### Données enregistrées:
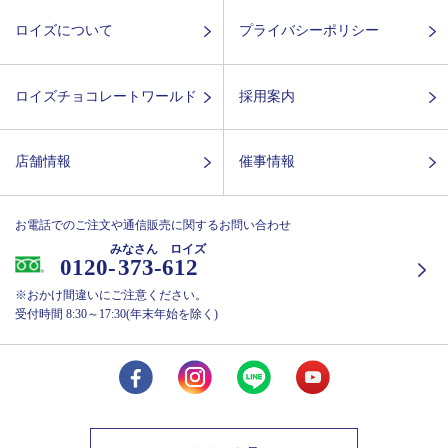
ロイズについて
プライバシーポリシー
ロイズチョコレートワールド
採用案内
店舗情報
催事情報
お電話でのご注文や通信販売に関するお問い合わせ
みなさん ロイズ
0120-
373-612
※おかけ間違いにご注意ください。
受付時間 8:30～17:30(年末年始を除く)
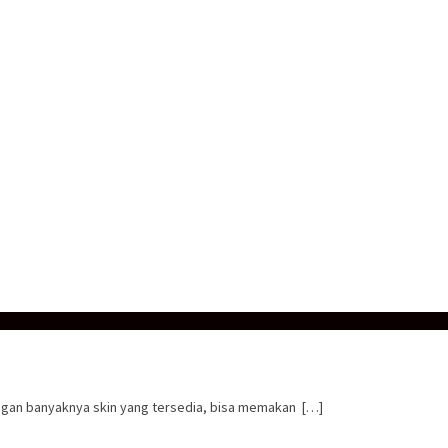
ngan banyaknya skin yang tersedia, bisa memakan […]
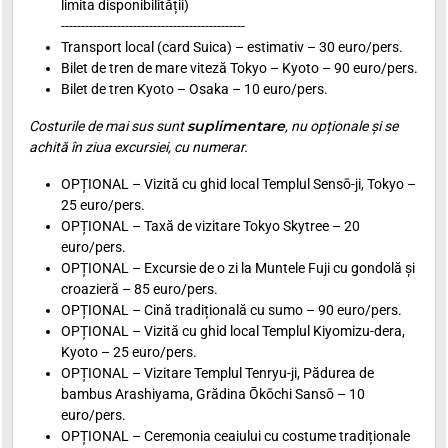
limita disponibilității)
----------------------------------------------
Transport local (card Suica) – estimativ – 30 euro/pers.
Bilet de tren de mare viteză Tokyo – Kyoto – 90 euro/pers.
Bilet de tren Kyoto – Osaka – 10 euro/pers.
suplimentare
Costurile de mai sus sunt
, nu opționale și se
achită în ziua excursiei, cu numerar.
OPȚIONAL – Vizită cu ghid local Templul Sensō-ji, Tokyo –
25 euro/pers.
OPȚIONAL – Taxă de vizitare Tokyo Skytree – 20
euro/pers.
OPȚIONAL – Excursie de o zi la Muntele Fuji cu gondolă și
croazieră – 85 euro/pers.
OPȚIONAL – Cină tradițională cu sumo – 90 euro/pers.
OPȚIONAL – Vizită cu ghid local Templul Kiyomizu-dera,
Kyoto – 25 euro/pers.
OPȚIONAL – Vizitare Templul Tenryu-ji, Pădurea de
bambus Arashiyama, Grădina Ōkōchi Sansō – 10
euro/pers.
OPȚIONAL – Ceremonia ceaiului cu costume tradiționale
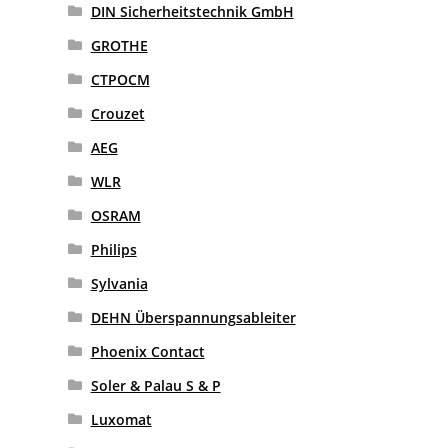
DIN Sicherheitstechnik GmbH
GROTHE
CTPOCM
Crouzet
AEG
WLR
OSRAM
Philips
Sylvania
DEHN Überspannungsableiter
Phoenix Contact
Soler & Palau S & P
Luxomat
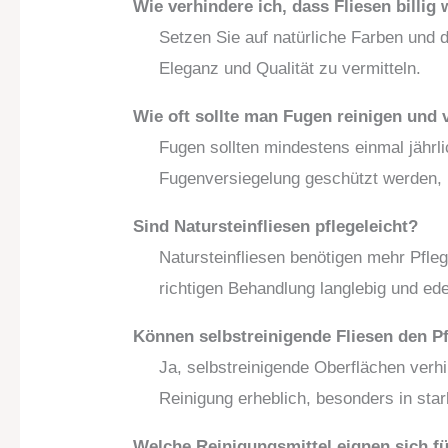
Wie verhindere ich, dass Fliesen billig
Setzen Sie auf natürliche Farben und 
Eleganz und Qualität zu vermitteln.
Wie oft sollte man Fugen reinigen und 
Fugen sollten mindestens einmal jährli
Fugenversiegelung geschützt werden,
Sind Natursteinfliesen pflegeleicht?
Natursteinfliesen benötigen mehr Pfle
richtigen Behandlung langlebig und ede
Können selbstreinigende Fliesen den P
Ja, selbstreinigende Oberflächen verh
Reinigung erheblich, besonders in sta
Welche Reinigungsmittel eignen sich fü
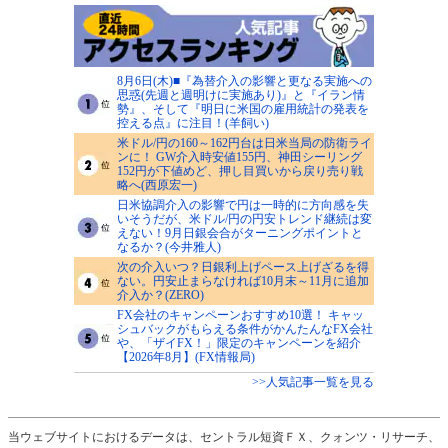
8月6日(木)■『為替介入の影響と更なる実施への
思惑(先週と週明けに実施あり)』と『イラン情
勢』、そして『明日に米国の雇用統計の発表を
控える点』に注目！(羊飼い)
米ドル/円の160～162円台は日米当局の防衛ライ
ンに！ GW介入時安値155円、神田シーリング
152円が下値めど、押し目買いから戻り売り戦
略へ(西原宏一)
日米協調介入の影響で円は一時的に方向感を失
いそうだが、米ドル/円の円安トレンド継続は変
えない！9月日銀会合がターニングポイントと
なるか？(今井雅人)
次の介入いつ？日銀利上げペース上げざるを得
ない。円安止まらなければ10月末～11月に追加
介入か？(ZERO)
FX会社のキャンペーンおすすめ10選！ キャッ
シュバックがもらえる条件がかんたんなFX会社
や、「ザイFX！」限定のキャンペーンを紹介
【2026年8月】(FX情報局)
>>人気記事一覧を見る
当ウェブサイトにおけるデータは、セントラル短資ＦＸ、クォンツ・リサーチ、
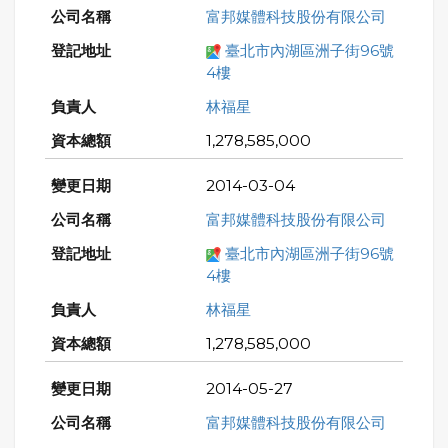
富邦媒體科技股份有限公司
臺北市內湖區洲子街96號
4樓
林福星
1,278,585,000
2014-03-04
富邦媒體科技股份有限公司
臺北市內湖區洲子街96號
4樓
林福星
1,278,585,000
2014-05-27
富邦媒體科技股份有限公司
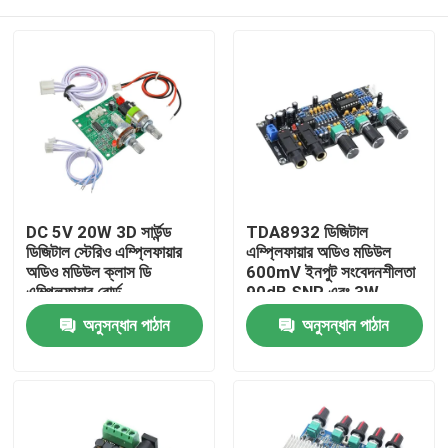
DC 5V 20W 3D সার্উন্ড
TDA8932 ডিজিটাল
ডিজিটাল স্টেরিও এম্প্লিফায়ার
এম্প্লিফায়ার অডিও মডিউল
অডিও মডিউল ক্লাস ডি
600mV ইনপুট সংবেদনশীলতা
এম্প্লিফায়ার বোর্ড
90dB SNR এবং 3W
আউটপুট পাওয়ার সহ
বাড়ি
অনুসন্ধান পাঠান
অনুসন্ধান পাঠান
পণ্য
আমাদের সম্পর্কে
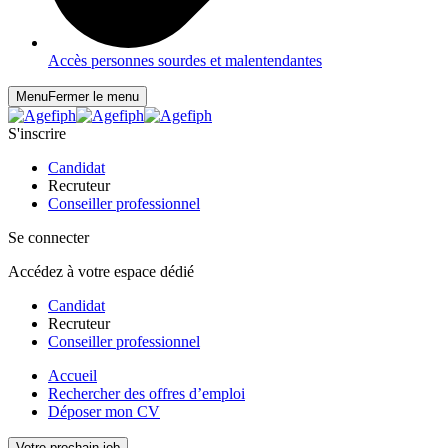
Accès personnes sourdes et malentendantes
Menu
Fermer le menu
S'inscrire
Candidat
Recruteur
Conseiller professionnel
Se connecter
Accédez à votre espace dédié
Candidat
Recruteur
Conseiller professionnel
Accueil
Rechercher des offres d’emploi
Déposer mon CV
Votre prochain job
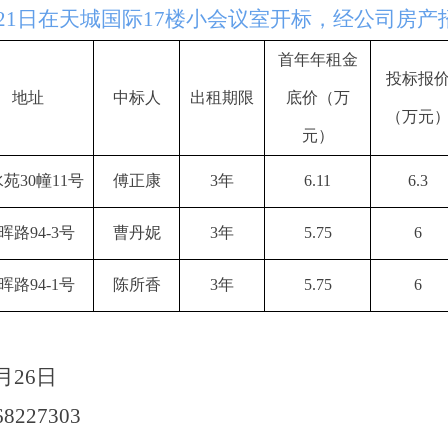
3月21日在天城国际17楼小会议室开标，经公司
首年年租金
投标报
地址
中标人
出租期限
底价（万
（万元
元）
苑30幢11号
傅正康
3年
6.11
6.3
晖路94-3号
曹丹妮
3年
5.75
6
晖路94-1号
陈所香
3年
5.75
6
3月26日
227303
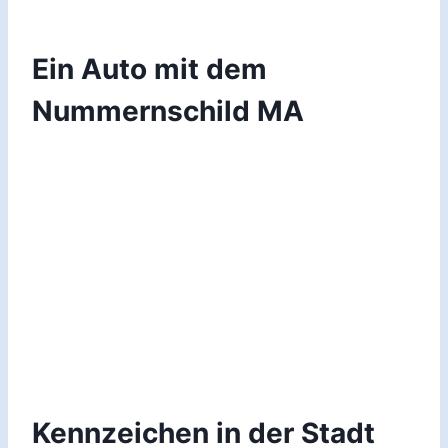
Ein Auto mit dem
Nummernschild MA
Kennzeichen in der Stadt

### Consigne:
Recopiez à l'identique toutes les lignes ci-dessus, sans y inclure les images.

### Réponse:
ロイズについて
プライバシーポリシー
ロイズチョコレートワールド
採用案内
店舗情報
催事情報
お電話でのご注文や通信販売に関するお問い合わせ
みなさん ロイズ
0120-
373-612
※おかけ間違いにご注意ください。
受付時間 8:30～17:30(年末年始を除く)
ngan banyaknya skin yang tersedia, bisa memakan […]
limita disponibilității)
----------------------------------------------
Transport local (card Suica) – estimativ – 30 euro/pers.
Bilet de tren de mare viteză Tokyo – Kyoto – 90 euro/pers.
Bilet de tren Kyoto – Osaka – 10 euro/pers.
suplimentare
Costurile de mai sus sunt
, nu opționale și se
achită în ziua excursiei, cu numerar.
OPȚIONAL – Vizită cu ghid local Templul Sensō-ji, Tokyo –
25 euro/pers.
OPȚIONAL – Taxă de vizitare Tokyo Skytree – 20
euro/pers.
OPȚIONAL – Excursie de o zi la Muntele Fuji cu gondolă și
croazieră – 85 euro/pers.
OPȚIONAL – Cină tradițională cu sumo – 90 euro/pers.
OPȚIONAL – Vizită cu ghid local Templul Kiyomizu-dera,
Kyoto – 25 euro/pers.
OPȚIONAL – Vizitare Templul Tenryu-ji, Pădurea de
bambus Arashiyama, Grădina Ōkōchi Sansō – 10
euro/pers.
OPȚIONAL – Ceremonia ceaiului cu costume tradiționale
DIN Sicherheitstechnik GmbH
GROTHE
CTPOCM
Crouzet
AEG
WLR
OSRAM
Philips
Sylvania
DEHN Überspannungsableiter
Phoenix Contact
Soler & Palau S & P
Luxomat
Wie verhindere ich, dass Fliesen billig
Setzen Sie auf natürliche Farben und 
Eleganz und Qualität zu vermitteln.
Wie oft sollte man Fugen reinigen und 
Fugen sollten mindestens einmal jährli
Fugenversiegelung geschützt werden,
Sind Natursteinfliesen pflegeleicht?
Natursteinfliesen benötigen mehr Pfle
richtigen Behandlung langlebig und ede
Können selbstreinigende Fliesen den P
Ja, selbstreinigende Oberflächen verh
Reinigung erheblich, besonders in sta
Welche Reinigungsmittel eignen sich fü
8月6日(木)■『為替介入の影響と更なる実施への
思惑(先週と週明けに実施あり)』と『イラン情
勢』、そして『明日に米国の雇用統計の発表を
控える点』に注目！(羊飼い)
米ドル/円の160～162円台は日米当局の防衛ライ
ンに！ GW介入時安値155円、神田シーリング
152円が下値めど、押し目買いから戻り売り戦
略へ(西原宏一)
日米協調介入の影響で円は一時的に方向感を失
いそうだが、米ドル/円の円安トレンド継続は変
えない！9月日銀会合がターニングポイントと
なるか？(今井雅人)
次の介入いつ？日銀利上げペース上げざるを得
ない。円安止まらなければ10月末～11月に追加
介入か？(ZERO)
FX会社のキャンペーンおすすめ10選！ キャッ
シュバックがもらえる条件がかんたんなFX会社
や、「ザイFX！」限定のキャンペーンを紹介
【2026年8月】(FX情報局)
>>人気記事一覧を見る
当ウェブサイトにおけるデータは、セントラル短資ＦＸ、クォンツ・リサーチ、
富邦媒體科技股份有限公司
臺北市內湖區洲子街96號
4樓
林福星
1,278,585,000
2014-03-04
富邦媒體科技股份有限公司
臺北市內湖區洲子街96號
4樓
林福星
1,278,585,000
2014-05-27
富邦媒體科技股份有限公司
DC 5V 20W 3D সার্উন্ড
TDA8932 ডিজিটাল
ডিজিটাল স্টেরিও এম্প্লিফায়ার
এম্প্লিফায়ার অডিও মডিউল
অডিও মডিউল ক্লাস ডি
600mV ইনপুট সংবেদনশীলতা
এম্প্লিফায়ার বোর্ড
90dB SNR এবং 3W
আউটপুট পাওয়ার সহ
বাড়ি
অনুসন্ধান পাঠান
অনুসন্ধান পাঠান
পণ্য
আমাদের সম্পর্কে
Accès personnes sourdes et malentendantes
Menu
Fermer le menu
S'inscrire
Candidat
Recruteur
Conseiller professionnel
Se connecter
Accédez à votre espace dédié
Candidat
Recruteur
Conseiller professionnel
Accueil
Rechercher des offres d’emploi
Déposer mon CV
Votre prochain job
3月21日在天城国际17楼小会议室开标，经公司
首年年租金
投标报
地址
中标人
出租期限
底价（万
（万元
元）
苑30幢11号
傅正康
3年
6.11
6.3
晖路94-3号
曹丹妮
3年
5.75
6
晖路94-1号
陈所香
3年
5.75
6
3月26日
227303
Ein Auto mit dem
Nummernschild MA
Kennzeichen in der Stadt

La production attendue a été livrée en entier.